A lateral move is necessary here in order to introduce The Spider Thread. The story begins one morning in the garden of Paradise; the Buddha is strolling through it with perfect equanimity. From his supreme metaphysical vantage point, the Buddha peers down through the garden’s pond and across an unfathomable distance to behold the grisly spectacle of Hell (aka Naraka). He regards Kandata, a robber and murderer in his former life now subject to endless drownings in the Pond of Blood, Hell’s deepest and worst region. “But it seems that Kandata had performed one single act of goodness”:

 

Passing through a deep wood one day, he had noticed a tiny spider creeping along the wayside. His first thought was to stamp it to death, but as he raised his foot, he told himself, “No, no. Even this puny creature is a living thing. To take its life for no reason would be too cruel.” And so he had let it pass unharmed.

 

The “deep wood” is, of course, what surrounds you in this hub room. You are a murderer (understanding it in your bones, thanks to the sword’s motion controls) and a thief. The game even replicates – within the constraints of its language – Kandata’s foot pausing above the spider, by having yours sail overhead. Without the player being fully aware of it, Skyward Sword is inducting them into the role of this sinner, steering them towards the moment where they grasp the thread of salvation and start to climb. (The theme of destiny receives from SS its most complete and emotionally perceptive treatment in the medium, with the ensnaring of the player here a choice instance.)

• _Task details_
In the excerpt about The Spider Thread and Skyward Sword, in which part of Hell is Kandata subjected to endless drownings? None of the items are needed for this.

• _Dataset extract_
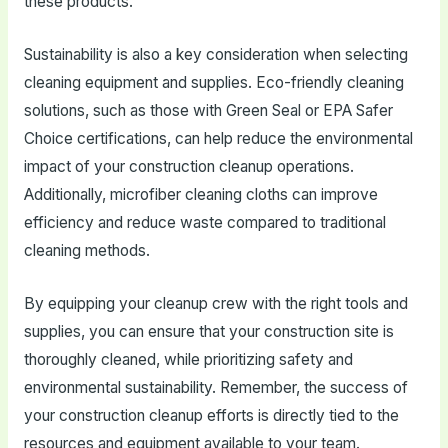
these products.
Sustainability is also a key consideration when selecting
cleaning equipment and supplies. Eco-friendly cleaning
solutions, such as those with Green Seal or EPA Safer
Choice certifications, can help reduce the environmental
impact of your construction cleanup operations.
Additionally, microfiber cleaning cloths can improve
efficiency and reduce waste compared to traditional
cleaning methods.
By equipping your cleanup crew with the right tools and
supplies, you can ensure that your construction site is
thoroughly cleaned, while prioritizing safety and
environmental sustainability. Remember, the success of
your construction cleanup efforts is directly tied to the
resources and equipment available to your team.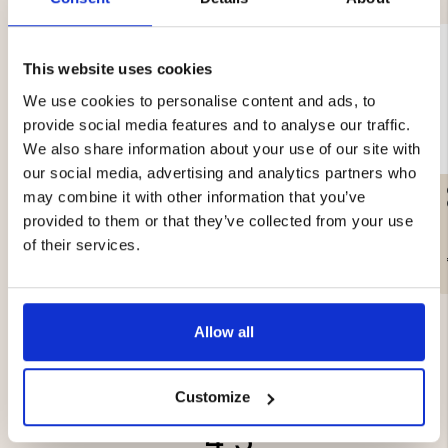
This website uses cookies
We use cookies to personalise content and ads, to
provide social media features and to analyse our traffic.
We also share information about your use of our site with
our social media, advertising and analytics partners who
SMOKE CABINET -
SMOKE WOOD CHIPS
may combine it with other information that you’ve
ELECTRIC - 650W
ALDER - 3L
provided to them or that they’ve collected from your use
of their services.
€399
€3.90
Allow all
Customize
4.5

--

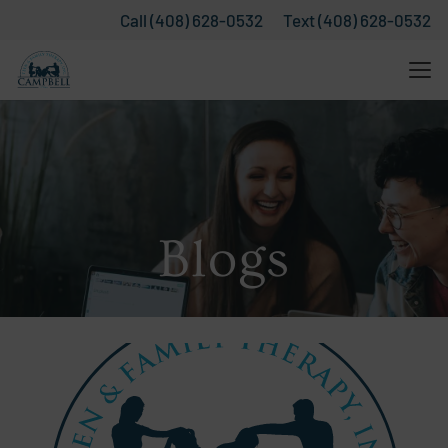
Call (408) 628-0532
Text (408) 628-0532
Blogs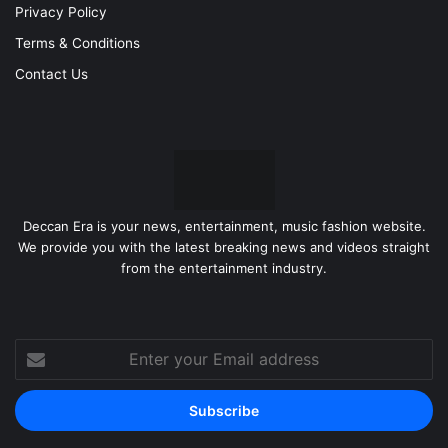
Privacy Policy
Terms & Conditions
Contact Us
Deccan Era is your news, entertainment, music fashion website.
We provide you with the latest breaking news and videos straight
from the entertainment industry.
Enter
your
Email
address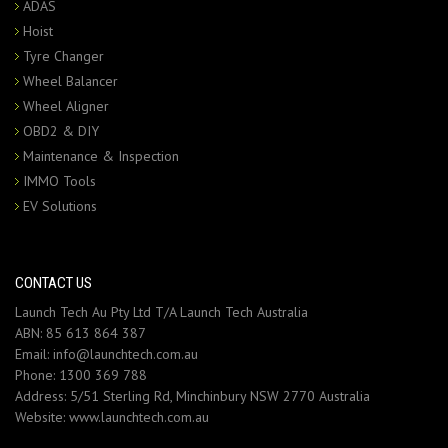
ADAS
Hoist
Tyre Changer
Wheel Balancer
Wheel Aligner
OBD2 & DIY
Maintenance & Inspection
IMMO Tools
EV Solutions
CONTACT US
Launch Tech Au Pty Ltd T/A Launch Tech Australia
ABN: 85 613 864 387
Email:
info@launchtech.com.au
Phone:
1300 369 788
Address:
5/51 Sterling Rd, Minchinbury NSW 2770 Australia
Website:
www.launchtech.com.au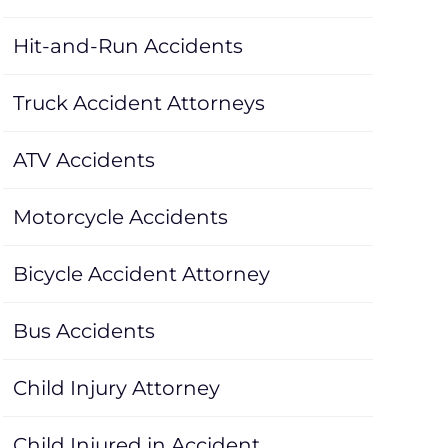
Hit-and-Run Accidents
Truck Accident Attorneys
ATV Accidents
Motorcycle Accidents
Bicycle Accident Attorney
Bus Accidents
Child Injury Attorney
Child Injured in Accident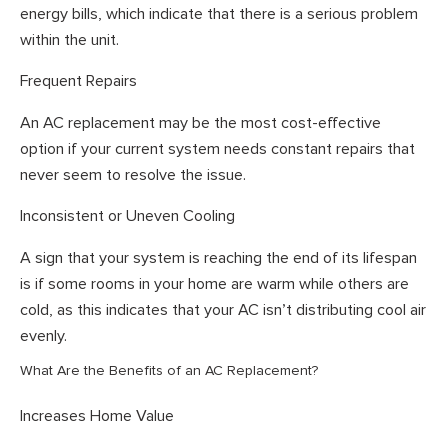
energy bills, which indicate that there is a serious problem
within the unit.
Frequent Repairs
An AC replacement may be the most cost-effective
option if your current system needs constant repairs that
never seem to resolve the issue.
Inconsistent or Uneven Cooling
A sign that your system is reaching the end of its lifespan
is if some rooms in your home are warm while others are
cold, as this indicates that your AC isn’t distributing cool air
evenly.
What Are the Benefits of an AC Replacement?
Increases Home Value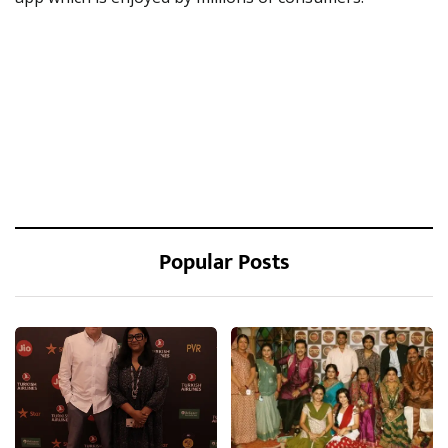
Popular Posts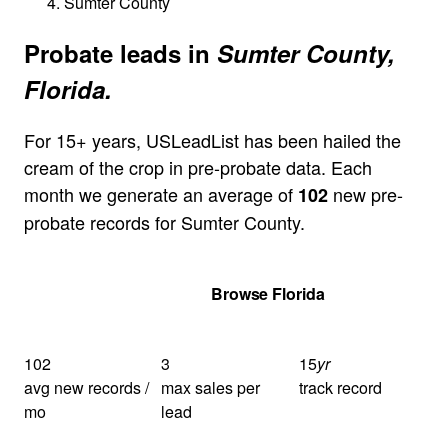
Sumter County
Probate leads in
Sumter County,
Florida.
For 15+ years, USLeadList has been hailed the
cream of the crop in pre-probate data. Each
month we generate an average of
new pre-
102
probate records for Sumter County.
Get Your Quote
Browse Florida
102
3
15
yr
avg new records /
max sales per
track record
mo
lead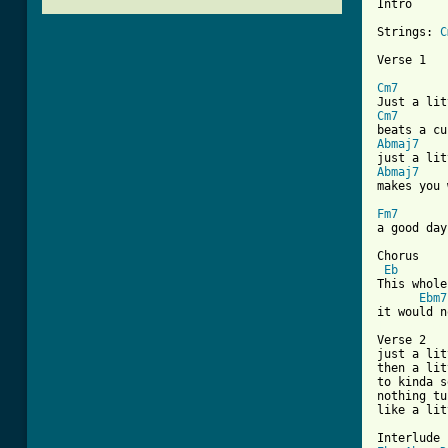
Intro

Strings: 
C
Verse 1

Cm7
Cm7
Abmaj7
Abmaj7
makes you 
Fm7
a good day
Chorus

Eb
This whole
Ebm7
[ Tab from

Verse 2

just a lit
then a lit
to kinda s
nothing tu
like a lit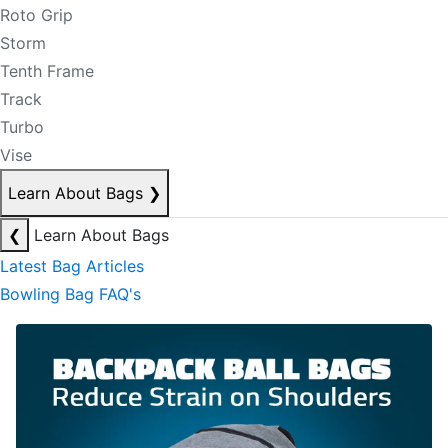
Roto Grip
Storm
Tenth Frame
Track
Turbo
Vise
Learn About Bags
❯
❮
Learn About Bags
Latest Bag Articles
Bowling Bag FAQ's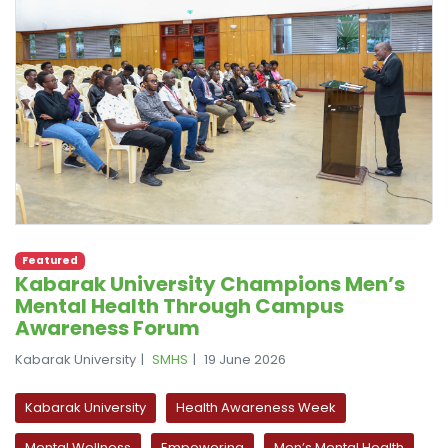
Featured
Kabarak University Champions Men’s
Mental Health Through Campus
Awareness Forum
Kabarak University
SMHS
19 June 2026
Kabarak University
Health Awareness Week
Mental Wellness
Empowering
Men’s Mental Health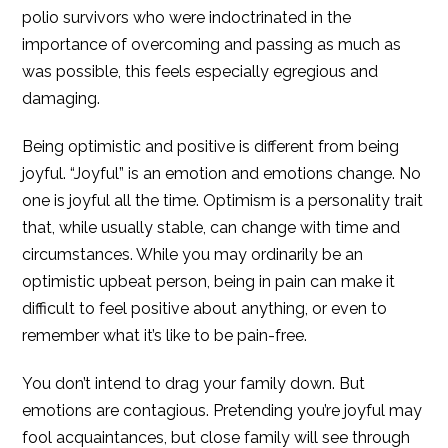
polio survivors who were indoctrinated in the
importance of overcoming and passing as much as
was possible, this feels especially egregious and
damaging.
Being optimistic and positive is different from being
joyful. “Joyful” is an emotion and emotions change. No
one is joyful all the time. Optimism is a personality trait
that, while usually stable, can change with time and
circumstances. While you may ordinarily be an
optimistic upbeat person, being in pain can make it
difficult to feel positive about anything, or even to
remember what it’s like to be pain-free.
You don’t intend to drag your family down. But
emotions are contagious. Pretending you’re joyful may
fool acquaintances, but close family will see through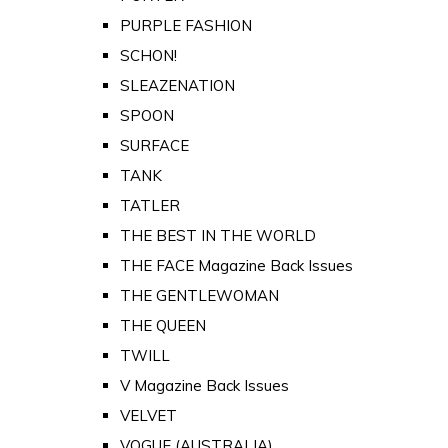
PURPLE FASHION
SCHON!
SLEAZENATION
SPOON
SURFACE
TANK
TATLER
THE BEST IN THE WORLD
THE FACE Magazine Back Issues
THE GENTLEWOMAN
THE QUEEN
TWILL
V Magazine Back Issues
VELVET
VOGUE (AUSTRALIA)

...

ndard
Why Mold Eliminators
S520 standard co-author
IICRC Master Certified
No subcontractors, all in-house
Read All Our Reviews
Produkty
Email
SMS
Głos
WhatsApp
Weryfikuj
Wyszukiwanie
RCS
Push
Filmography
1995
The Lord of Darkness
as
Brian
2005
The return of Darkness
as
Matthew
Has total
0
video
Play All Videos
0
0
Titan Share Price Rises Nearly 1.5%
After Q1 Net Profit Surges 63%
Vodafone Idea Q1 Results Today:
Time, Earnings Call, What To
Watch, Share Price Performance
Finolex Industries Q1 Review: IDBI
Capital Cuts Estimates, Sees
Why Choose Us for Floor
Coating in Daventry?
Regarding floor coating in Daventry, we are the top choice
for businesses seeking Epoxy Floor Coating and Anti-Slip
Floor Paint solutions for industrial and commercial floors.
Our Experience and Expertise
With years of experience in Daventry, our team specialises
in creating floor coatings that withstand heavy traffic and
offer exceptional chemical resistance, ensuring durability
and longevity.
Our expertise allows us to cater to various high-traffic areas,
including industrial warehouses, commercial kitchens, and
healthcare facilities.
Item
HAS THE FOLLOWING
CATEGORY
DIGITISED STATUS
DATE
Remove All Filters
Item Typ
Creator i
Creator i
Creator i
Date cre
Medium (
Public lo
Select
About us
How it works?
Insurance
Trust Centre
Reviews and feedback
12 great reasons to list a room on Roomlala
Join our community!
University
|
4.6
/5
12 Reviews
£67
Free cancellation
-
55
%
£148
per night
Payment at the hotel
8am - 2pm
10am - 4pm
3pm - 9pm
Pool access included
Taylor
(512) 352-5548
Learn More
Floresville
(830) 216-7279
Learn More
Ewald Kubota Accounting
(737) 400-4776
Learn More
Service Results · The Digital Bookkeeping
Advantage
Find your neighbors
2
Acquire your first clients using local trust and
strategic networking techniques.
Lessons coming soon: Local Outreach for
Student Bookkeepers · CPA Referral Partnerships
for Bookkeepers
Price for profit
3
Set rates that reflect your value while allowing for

• _Written response_
The Pond of Blood, Hell's deepest and worst region.